Can you help explain line 117~120 in GAIL_OppositeV4.py?

Bigpig4396 / PyTorch-Generative-Adversarial-Imitation-Learning-GAIL

7 stars 2 forks source link

Can you help explain line 117~120 in GAIL_OppositeV4.py? #1

Closed alanyuwenche closed 3 years ago

alanyuwenche commented 3 years ago

Thanks for sharing. Can you help explain line 117~120 in GAIL_OppositeV4.py?

    a1_loss = torch.FloatTensor([0.0])
    for t in range(T):
        a1_loss = a1_loss + fake_reward * log_pi_a1_list[t]
    a1_loss = -a1_loss / T

I tried your code on MountainCar-v0, that is why I ask this question. These two environments should be very similar, including box observation and discrete actions. I have struggled more than 2 weeks, however, the car still can’t reach goal position in 200 iterations. Thanks in advance.

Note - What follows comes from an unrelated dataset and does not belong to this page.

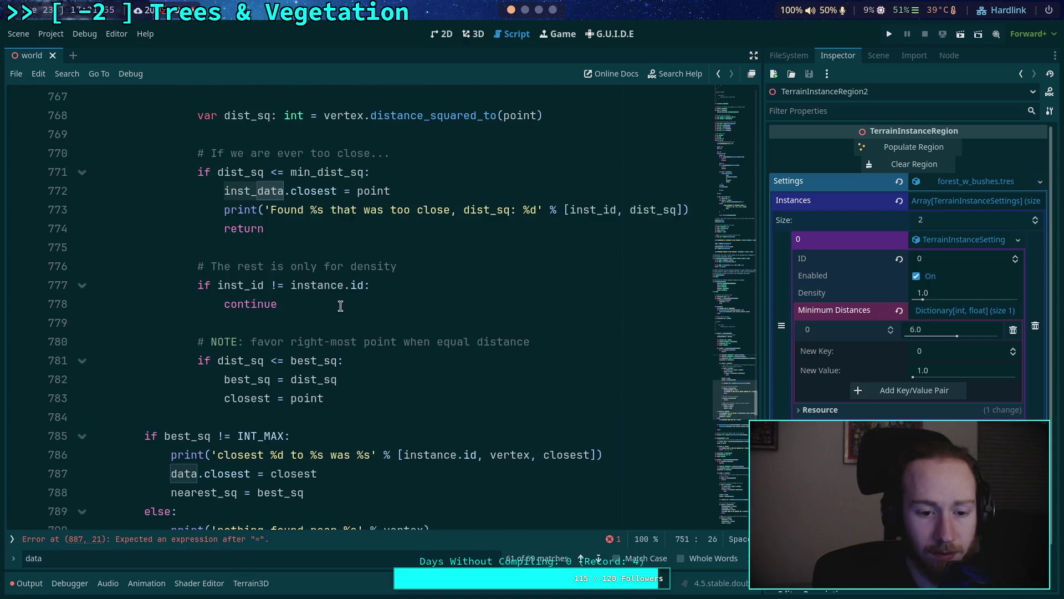
pyautogui.scroll(-2, 340, 305)
pyautogui.doubleClick(184, 362)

Bigpig4396 commented 3 years ago

We say the expert behavior is 'exp', learnt behavior is 'real', if 'real' is quite alike 'exp', we believe it is imitating well. If you input 'real' to discriminator, it will output '1' if good imitated or '0' if imitation is bad. So this is the fake_reward, fake_reward = disc('real'). So fake_reward is like a weight to actor loss, if well imitated, loss = log_pi, the 'real' behavior is reinforced. Otherwise, fake_reward is 0, means it does not want to learn current 'real', because it is bad.

Bigpig4396 commented 3 years ago

GAIL is not something reinforcement learning, you should first run some other RL algorithm on your environment with discrete action space to learn on your problem. After that, you will get a trajectory of state and action. GAIL is used to mimicry such trajectory, not learning from scratch.

alanyuwenche commented 3 years ago

Thanks for your reply. I would check the code again.